Die Deutschen Bahn erhöht ihre Preise. Das sorgt für Empörung bei Fahrgast- und Sozialverbänden und in der Politik. (picture alliance / pressefoto_korb / Micha Korb)
Es gibt in großen Verkehrsunternehmen Berater und Managerinnen, die sind wahre Trüffelschweine. Sie machen sich auf die Suche nach Leistungen, für die eine zusätzliche Gebühr verlangt werden kann. Bei den Fluggesellschaften waren die Trüffelschweine in den vergangenen Jahren besonders aktiv.
Den Sitzplatz beim Check-in-Auswählen, Aufgabegepäck und sogar der Kabinen-Trolley: Dafür wird mittlerweile oft ein Aufpreis fällig. Umbuchen: Geht bei vielen Tarifen gar nicht mehr. Großzügige Rabatte für Kinder? Gibt es kaum noch. Schließlich blockieren die einen wertvollen Sitzplatz!
Nach getaner Arbeit übergeben die Manager-Trüffelschweine an die PR-Abteilungen der Airlines. Die verkaufen die Preiserhöhungen dann in blumigen Werbeworten als Wahlfreiheit. Man kann sich über dieses für die Kunden unwürdige Spiel aufregen. Aber im Bereich der Luftfahrt regiert der freie Markt. Und wenn es der Markt hergibt, gilt: erst fluchen und dann zähneknirschend buchen. Bei der Deutschen Bahn liefen die Dinge bislang wohltuend anders.

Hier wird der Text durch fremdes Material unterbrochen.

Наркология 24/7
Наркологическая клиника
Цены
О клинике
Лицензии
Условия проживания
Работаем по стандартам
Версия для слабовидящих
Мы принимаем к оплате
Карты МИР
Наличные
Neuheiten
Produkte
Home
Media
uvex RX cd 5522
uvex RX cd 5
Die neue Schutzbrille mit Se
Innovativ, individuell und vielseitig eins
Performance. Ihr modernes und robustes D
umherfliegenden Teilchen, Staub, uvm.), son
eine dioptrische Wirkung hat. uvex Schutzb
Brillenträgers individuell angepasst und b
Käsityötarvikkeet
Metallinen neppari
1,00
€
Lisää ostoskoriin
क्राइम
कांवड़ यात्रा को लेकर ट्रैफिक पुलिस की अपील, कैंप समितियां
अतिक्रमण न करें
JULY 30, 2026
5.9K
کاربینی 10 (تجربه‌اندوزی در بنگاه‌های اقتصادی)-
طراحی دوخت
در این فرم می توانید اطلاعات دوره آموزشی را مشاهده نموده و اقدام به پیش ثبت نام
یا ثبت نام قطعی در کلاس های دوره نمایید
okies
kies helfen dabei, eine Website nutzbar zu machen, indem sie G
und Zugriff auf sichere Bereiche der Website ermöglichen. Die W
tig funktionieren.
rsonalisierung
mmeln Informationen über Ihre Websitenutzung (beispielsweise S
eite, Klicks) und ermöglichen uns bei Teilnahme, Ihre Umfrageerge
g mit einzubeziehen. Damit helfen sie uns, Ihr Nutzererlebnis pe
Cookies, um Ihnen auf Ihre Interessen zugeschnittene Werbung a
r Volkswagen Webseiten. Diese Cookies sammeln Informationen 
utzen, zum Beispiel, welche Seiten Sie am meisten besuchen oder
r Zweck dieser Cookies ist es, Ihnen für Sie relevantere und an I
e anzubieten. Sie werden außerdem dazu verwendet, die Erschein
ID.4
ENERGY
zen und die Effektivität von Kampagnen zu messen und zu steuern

Kinder werden auch zahlende Kunden

Kinder bis einschließlich 14 Jahren fahren in Begleitung von Erwachsenen kostenlos. Im Bord-Bistro gibt es Kindermenüs zu Preisen, die so niedrig sind, dass die Trüffelschweine Schnappatmung bekämen. Und bislang konnten Familien bis zu fünf Sitzplätze zum Preis von zweien reservieren. Das ergibt alles großen Sinn: Die Bahn befindet sich zu 100 Prozent in Staatsbesitz und ist kein gewöhnliches Unternehmen. Stichwort: Daseinsvorsorge.
Dass Familien Bahn statt Auto fahren oder sogar fliegen, ist für das Erreichen der politischen Klimaziele wichtig. Und: Kinder, die heute entspannt mit Reservierung und geschenktem Spielzeug-ICE verreisen, werden morgen hoffentlich zu zahlenden Kunden.
Doch die Trüffelschweine sind längst auch in der Konzernzentrale der Deutschen Bahn aktiv. Sie erhöhen jetzt den Preis für eine Sitzplatzreservierung in der 2. Klasse von 5,20 auf 5,50 Euro, weil man das halt so macht und weiß, dass Fahrgäste lieber 30 Cent mehr zahlen, als an einem Freitagnachmittag auf dem Boden eines ICE vor den Toiletten zu sitzen.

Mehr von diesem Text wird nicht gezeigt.